Your answer must be an exact copy of the records below, with every picture left out.

[[ Provided information open ]]

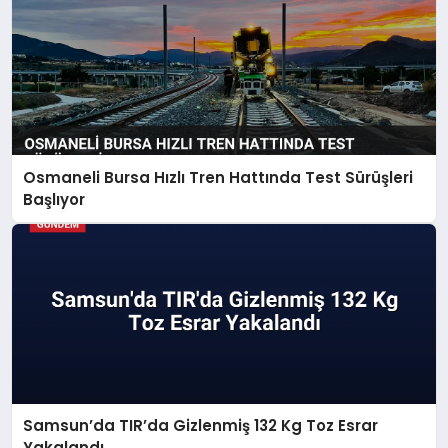
Osmaneli Bursa Hızlı Tren Hattında Test Sürüşleri
Başlıyor
Samsun’da TIR’da Gizlenmiş 132 Kg Toz Esrar
Yakalandı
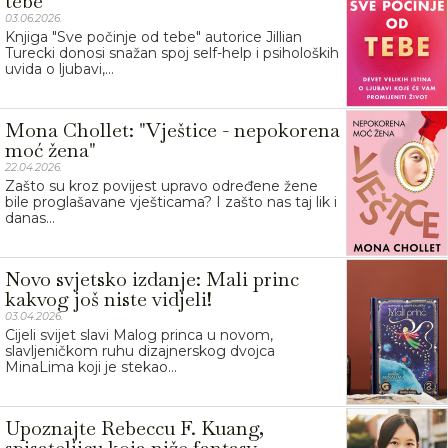
tebe"
03.06.2026.
Knjiga "Sve počinje od tebe" autorice Jillian
Turecki donosi snažan spoj self-help i psiholoških
uvida o ljubavi,...
Mona Chollet: "Vještice - nepokorena
moć žena"
22.04.2026.
Zašto su kroz povijest upravo određene žene
bile proglašavane vješticama? I zašto nas taj lik i
danas...
Novo svjetsko izdanje: Mali princ
kakvog još niste vidjeli!
03.04.2026.
Cijeli svijet slavi Malog princa u novom,
slavljeničkom ruhu dizajnerskog dvojca
MinaLima koji je stekao...
Upoznajte Rebeccu F. Kuang,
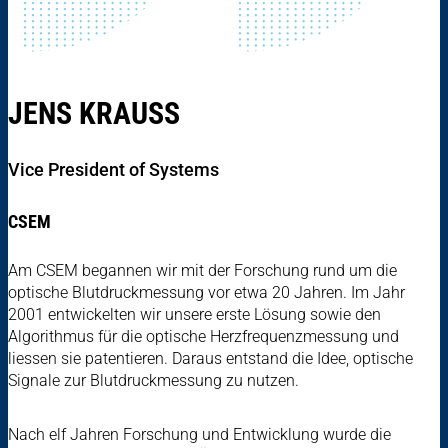
JENS KRAUSS
Vice President of Systems
CSEM
Am CSEM begannen wir mit der Forschung rund um die
optische Blutdruckmessung vor etwa 20 Jahren. Im Jahr
2001 entwickelten wir unsere erste Lösung sowie den
Algorithmus für die optische Herzfrequenzmessung und
liessen sie patentieren. Daraus entstand die Idee, optische
Signale zur Blutdruckmessung zu nutzen.
Nach elf Jahren Forschung und Entwicklung wurde die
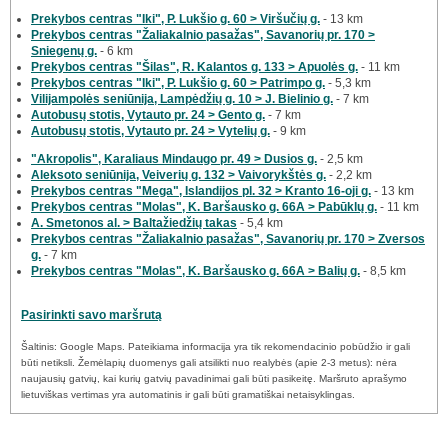
Prekybos centras "Iki", P. Lukšio g. 60 > Viršučių g.
- 13 km
Prekybos centras "Žaliakalnio pasažas", Savanorių pr. 170 >
Sniegenų g.
- 6 km
Prekybos centras "Šilas", R. Kalantos g. 133 > Apuolės g.
- 11 km
Prekybos centras "Iki", P. Lukšio g. 60 > Patrimpo g.
- 5,3 km
Vilijampolės seniūnija, Lampėdžių g. 10 > J. Bielinio g.
- 7 km
Autobusų stotis, Vytauto pr. 24 > Gento g.
- 7 km
Autobusų stotis, Vytauto pr. 24 > Vytelių g.
- 9 km
"Akropolis", Karaliaus Mindaugo pr. 49 > Dusios g.
- 2,5 km
Aleksoto seniūnija, Veiverių g. 132 > Vaivorykštės g.
- 2,2 km
Prekybos centras "Mega", Islandijos pl. 32 > Kranto 16-oji g.
- 13 km
Prekybos centras "Molas", K. Baršausko g. 66A > Pabūklų g.
- 11 km
A. Smetonos al. > Baltažiedžių takas
- 5,4 km
Prekybos centras "Žaliakalnio pasažas", Savanorių pr. 170 > Zversos
g.
- 7 km
Prekybos centras "Molas", K. Baršausko g. 66A > Balių g.
- 8,5 km
Pasirinkti savo maršrutą
Šaltinis: Google Maps. Pateikiama informacija yra tik rekomendacinio pobūdžio ir gali
būti netiksli. Žemėlapių duomenys gali atsilikti nuo realybės (apie 2-3 metus): nėra
naujausių gatvių, kai kurių gatvių pavadinimai gali būti pasikeitę. Maršruto aprašymo
lietuviškas vertimas yra automatinis ir gali būti gramatiškai netaisyklingas.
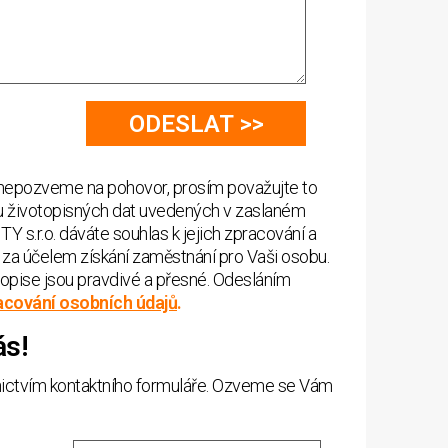
nepozveme na pohovor, prosím považujte to
u životopisných dat uvedených v zaslaném
 s.r.o. dáváte souhlas k jejich zpracování a
 za účelem získání zaměstnání pro Vaši osobu.
opise jsou pravdivé a přesné. Odesláním
acování osobních údajů
.
ás!
dnictvím kontaktního formuláře. Ozveme se Vám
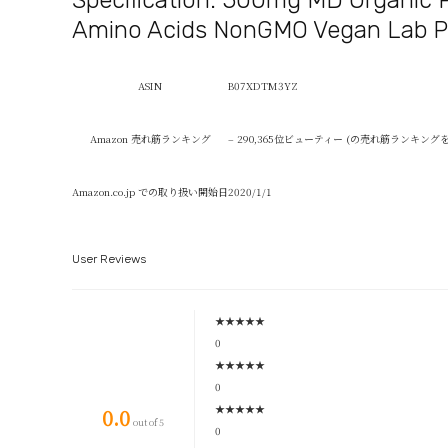
Specification:
500mg MD Organic Pu
Amino Acids NonGMO Vegan Lab P
ASIN
B07XDTM3YZ
Amazon 売れ筋ランキング
– 290,365位ビューティー (の売れ筋ランキング
Amazon.co.jp での取り扱い開始日
2020/1/1
User Reviews
★
★
★
★
★
0
★
★
★
★
★
0
★
★
★
★
★
0.0
out of 5
0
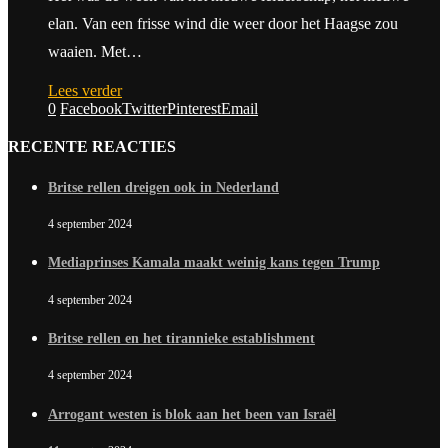
elan. Van een frisse wind die weer door het Haagse zou
waaien. Met…
Lees verder
0
Facebook
Twitter
Pinterest
Email
RECENTE REACTIES
Britse rellen dreigen ook in Nederland
4 september 2024
Mediaprinses Kamala maakt weinig kans tegen Trump
4 september 2024
Britse rellen en het tirannieke establishment
4 september 2024
Arrogant westen is blok aan het been van Israël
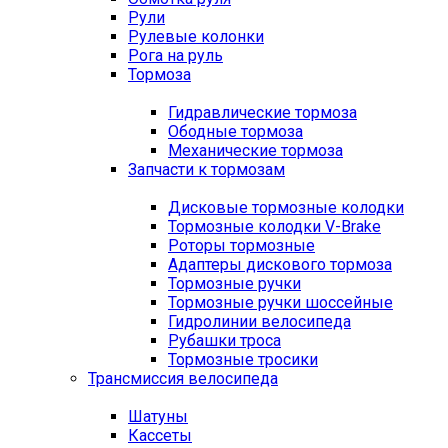
Рули
Рулевые колонки
Рога на руль
Тормоза
Гидравлические тормоза
Ободные тормоза
Механические тормоза
Запчасти к тормозам
Дисковые тормозные колодки
Тормозные колодки V-Brake
Роторы тормозные
Адаптеры дискового тормоза
Тормозные ручки
Тормозные ручки шоссейные
Гидролинии велосипеда
Рубашки троса
Тормозные тросики
Трансмиссия велосипеда
Шатуны
Кассеты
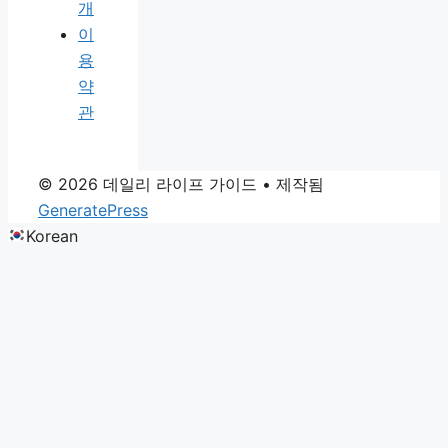
개
이
용
약
관
© 2026 데일리 라이프 가이드
• 제작됨
GeneratePress
Korean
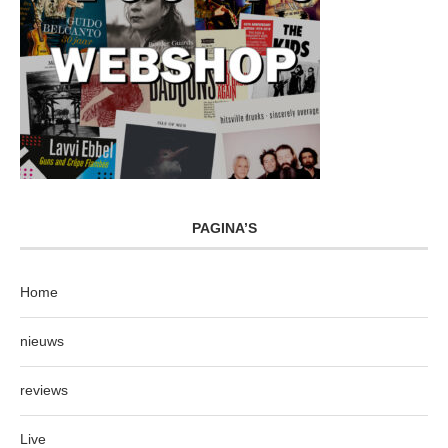
PAGINA’S
Home
nieuws
reviews
Live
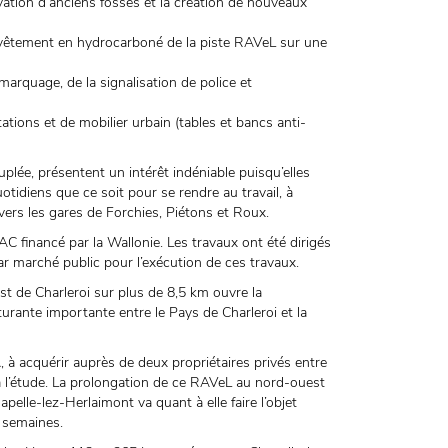
ation d’anciens fossés et la création de nouveaux
evêtement en hydrocarboné de la piste RAVeL sur une
rquage, de la signalisation de police et
ions et de mobilier urbain (tables et bancs anti-
ée, présentent un intérêt indéniable puisqu’elles
otidiens que ce soit pour se rendre au travail, à
vers les gares de Forchies, Piétons et Roux.
 financé par la Wallonie. Les travaux ont été dirigés
ar marché public pour l’exécution de ces travaux.
st de Charleroi sur plus de 8,5 km ouvre la
turante importante entre le Pays de Charleroi et la
 à acquérir auprès de deux propriétaires privés entre
t à l’étude. La prolongation de ce RAVeL au nord-ouest
elle-lez-Herlaimont va quant à elle faire l’objet
 semaines.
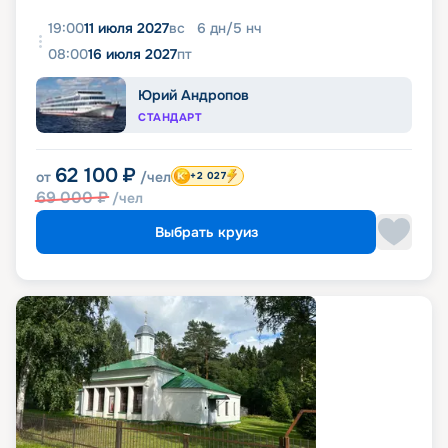
19:00
11 июля 2027
вс
6
дн
/
5
нч
08:00
16 июля 2027
пт
Юрий Андропов
СТАНДАРТ
62 100
₽
от
/чел
+2 027
69 000
₽
/чел
Выбрать круиз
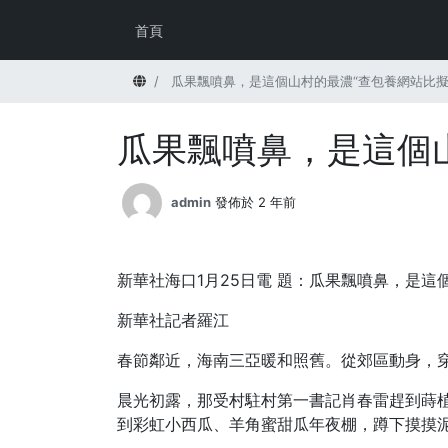
首頁
首頁
瓜果飄噴鼻，是這個山村的最濃“查包養網站比擬
瓜果飄噴鼻，是這個山
admin
發佈於 2 年前
新華社海口1月25日電
題：瓜果飄噴鼻，是這個
新華社記者羅江
春節鄰近，海南三亞暖和照舊。從郊區動身，
晨光初露，那受村駐村第一書記肖春雷趕到蒔
到彩虹小西瓜、羊角蜜甜瓜年夜棚，蹲下摸摸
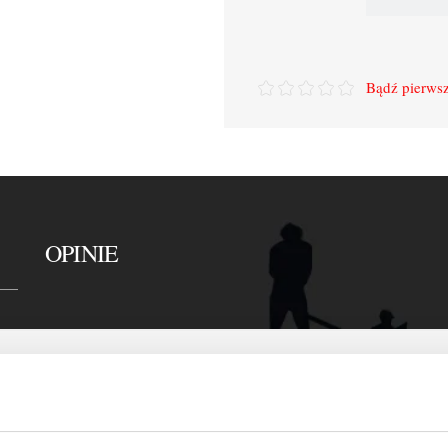
Bądź pierwsz
OPINIE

[[ Provided information closed ]]

## [Task answer]
Osmaneli Bursa Hızlı Tren Hattında Test Sürüşleri
Başlıyor
Samsun’da TIR’da Gizlenmiş 132 Kg Toz Esrar
Yakalandı
tebe"
03.06.2026.
Knjiga "Sve počinje od tebe" autorice Jillian
Turecki donosi snažan spoj self-help i psiholoških
uvida o ljubavi,...
Mona Chollet: "Vještice - nepokorena
moć žena"
22.04.2026.
Zašto su kroz povijest upravo određene žene
bile proglašavane vješticama? I zašto nas taj lik i
danas...
Novo svjetsko izdanje: Mali princ
kakvog još niste vidjeli!
03.04.2026.
Cijeli svijet slavi Malog princa u novom,
slavljeničkom ruhu dizajnerskog dvojca
MinaLima koji je stekao...
Upoznajte Rebeccu F. Kuang,
JENS KRAUSS
Vice President of Systems
CSEM
Am CSEM begannen wir mit der Forschung rund um die
optische Blutdruckmessung vor etwa 20 Jahren. Im Jahr
2001 entwickelten wir unsere erste Lösung sowie den
Algorithmus für die optische Herzfrequenzmessung und
liessen sie patentieren. Daraus entstand die Idee, optische
Signale zur Blutdruckmessung zu nutzen.
Nach elf Jahren Forschung und Entwicklung wurde die
Prekybos centras "Iki", P. Lukšio g. 60 > Viršučių g.
- 13 km
Prekybos centras "Žaliakalnio pasažas", Savanorių pr. 170 >
Sniegenų g.
- 6 km
Prekybos centras "Šilas", R. Kalantos g. 133 > Apuolės g.
- 11 km
Prekybos centras "Iki", P. Lukšio g. 60 > Patrimpo g.
- 5,3 km
Vilijampolės seniūnija, Lampėdžių g. 10 > J. Bielinio g.
- 7 km
Autobusų stotis, Vytauto pr. 24 > Gento g.
- 7 km
Autobusų stotis, Vytauto pr. 24 > Vytelių g.
- 9 km
"Akropolis", Karaliaus Mindaugo pr. 49 > Dusios g.
- 2,5 km
Aleksoto seniūnija, Veiverių g. 132 > Vaivorykštės g.
- 2,2 km
Prekybos centras "Mega", Islandijos pl. 32 > Kranto 16-oji g.
- 13 km
Prekybos centras "Molas", K. Baršausko g. 66A > Pabūklų g.
- 11 km
A. Smetonos al. > Baltažiedžių takas
- 5,4 km
Prekybos centras "Žaliakalnio pasažas", Savanorių pr. 170 > Zversos
g.
- 7 km
Prekybos centras "Molas", K. Baršausko g. 66A > Balių g.
- 8,5 km
Pasirinkti savo maršrutą
Šaltinis: Google Maps. Pateikiama informacija yra tik rekomendacinio pobūdžio ir gali
būti netiksli. Žemėlapių duomenys gali atsilikti nuo realybės (apie 2-3 metus): nėra
naujausių gatvių, kai kurių gatvių pavadinimai gali būti pasikeitę. Maršruto aprašymo
lietuviškas vertimas yra automatinis ir gali būti gramatiškai netaisyklingas.
nepozveme na pohovor, prosím považujte to
u životopisných dat uvedených v zaslaném
 s.r.o. dáváte souhlas k jejich zpracování a
 za účelem získání zaměstnání pro Vaši osobu.
opise jsou pravdivé a přesné. Odesláním
acování osobních údajů
.
ás!
dnictvím kontaktního formuláře. Ozveme se Vám
Specification:
500mg MD Organic Pu
Amino Acids NonGMO Vegan Lab P
ASIN
B07XDTM3YZ
Amazon 売れ筋ランキング
– 290,365位ビューティー (の売れ筋ランキング
Amazon.co.jp での取り扱い開始日
2020/1/1
User Reviews
★
★
★
★
★
0
★
★
★
★
★
0
★
★
★
★
★
0.0
out of 5
0
elan. Van een frisse wind die weer door het Haagse zou
waaien. Met…
Lees verder
0
Facebook
Twitter
Pinterest
Email
RECENTE REACTIES
Britse rellen dreigen ook in Nederland
4 september 2024
Mediaprinses Kamala maakt weinig kans tegen Trump
4 september 2024
Britse rellen en het tirannieke establishment
4 september 2024
Arrogant westen is blok aan het been van Israël
Рули
Рулевые колонки
Рога на руль
Тормоза
Гидравлические тормоза
Ободные тормоза
Механические тормоза
Запчасти к тормозам
Дисковые тормозные колодки
Тормозные колодки V-Brake
Роторы тормозные
Адаптеры дискового тормоза
Тормозные ручки
Тормозные ручки шоссейные
Гидролинии велосипеда
Рубашки троса
Тормозные тросики
Трансмиссия велосипеда
Шатуны
Кассеты
개
이
용
약
관
© 2026 데일리 라이프 가이드
• 제작됨
GeneratePress
Korean
PAGINA’S
Home
nieuws
reviews
Live
ation d’anciens fossés et la création de nouveaux
evêtement en hydrocarboné de la piste RAVeL sur une
rquage, de la signalisation de police et
ions et de mobilier urbain (tables et bancs anti-
ée, présentent un intérêt indéniable puisqu’elles
otidiens que ce soit pour se rendre au travail, à
vers les gares de Forchies, Piétons et Roux.
 financé par la Wallonie. Les travaux ont été dirigés
ar marché public pour l’exécution de ces travaux.
st de Charleroi sur plus de 8,5 km ouvre la
turante importante entre le Pays de Charleroi et la
 à acquérir auprès de deux propriétaires privés entre
t à l’étude. La prolongation de ce RAVeL au nord-ouest
elle-lez-Herlaimont va quant à elle faire l’objet
 semaines.
19:00
11 июля 2027
вс
6
дн
/
5
нч
08:00
16 июля 2027
пт
Юрий Андропов
СТАНДАРТ
62 100
₽
от
/чел
+2 027
69 000
₽
/чел
Выбрать круиз
首頁
首頁
瓜果飄噴鼻，是這個山村的最濃“查包養網站比擬
瓜果飄噴鼻，是這個山
admin
發佈於 2 年前
新華社海口1月25日電
題：瓜果飄噴鼻，是這個
新華社記者羅江
春節鄰近，海南三亞暖和照舊。從郊區動身，
晨光初露，那受村駐村第一書記肖春雷趕到蒔
到彩虹小西瓜、羊角蜜甜瓜年夜棚，蹲下摸摸
Bądź pierwsz
OPINIE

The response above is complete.